Banks and mortgage lenders use the debt-to-income (DTI) ratio to ensure that a person is not taking on too much debt, with the addition of a mortgage loan. This is simply a percentage that shows how much of a person’s monthly income goes toward recurring debts.

For example, a person with a “back-end” DTI ratio of 40% uses 40% of his or her income to cover monthly recurring debts.

Which begs the question: what debt-to-income level is needed to buy a house? While the requirements can vary from one mortgage program to the next, most lenders will set the bar somewhere around 43% to 50%. So, if taking on a home loan will push your total DTI above 50%, it might raise a red flag.

But again, these are just general guidelines used by most mortgage lenders most of the time. Exceptions are often made for otherwise well-qualified borrowers, particularly those with compensating factors that offset a relatively high debt level.

Bonus Points for Being Open-Minded and Flexible

Limited inventory was the big housing news story of this past year. In many real estate markets across the country, there just aren’t enough homes for sale to satisfy buyer demand.

That’s one of the reasons why home prices have risen so steadily over the last few years, particularly in the more constrained markets like California and the Pacific Northwest.

If you live in a city with limited housing inventory (and there’s a good chance of that), you’ll need to be flexible and open-minded about buying a home.

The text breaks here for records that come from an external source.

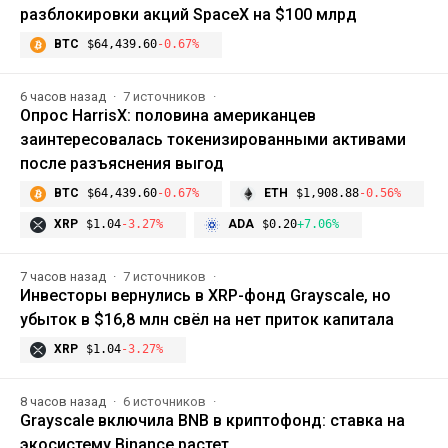
разблокировки акций SpaceX на $100 млрд
BTC
$64,439.60
-0.67%
6 часов назад
7 источников
Опрос HarrisX: половина американцев
заинтересовалась токенизированными активами
после разъяснения выгод
BTC
$64,439.60
-0.67%
ETH
$1,908.88
-0.56%
XRP
$1.04
-3.27%
ADA
$0.20
+7.06%
7 часов назад
7 источников
Инвесторы вернулись в XRP-фонд Grayscale, но
убыток в $16,8 млн свёл на нет приток капитала
XRP
$1.04
-3.27%
8 часов назад
6 источников
Grayscale включила BNB в криптофонд: ставка на
экосистему Binance растет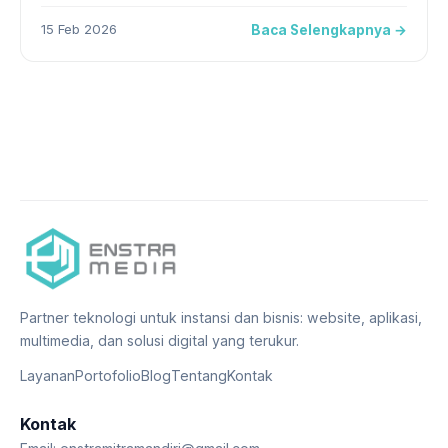
15 Feb 2026
Baca Selengkapnya →
Partner teknologi untuk instansi dan bisnis: website, aplikasi,
multimedia, dan solusi digital yang terukur.
Layanan
Portofolio
Blog
Tentang
Kontak
Kontak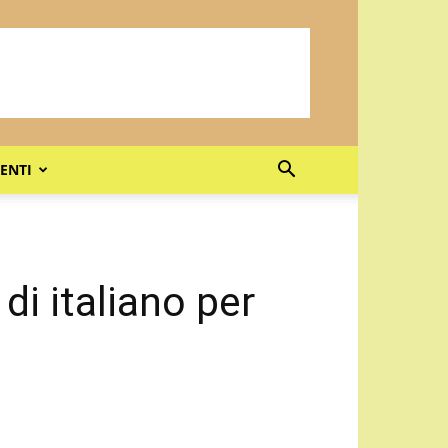
ENTI
 di italiano per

This is not a mortgage requirement, obviously, but more of a personal character trait that will benefit you during your housing search. Chances are, you will have to make compromises at some point during your house hunting process. You might have to expand your search area, scale back on your price range, or give up some of those desired features on your wish list. That’s the reality of the market.

Related article: 10 tips for first-time buyers

Disclaimer: This article gives a basic overview of what is needed to buy a house. It is not all-inclusive. We have covered what we feel are some of the most important requirements for home buyers who need to use mortgage loans to finance their purchases. Depending on the type of loan you use and other factors, you might encounter additional requirements that are not mentioned above.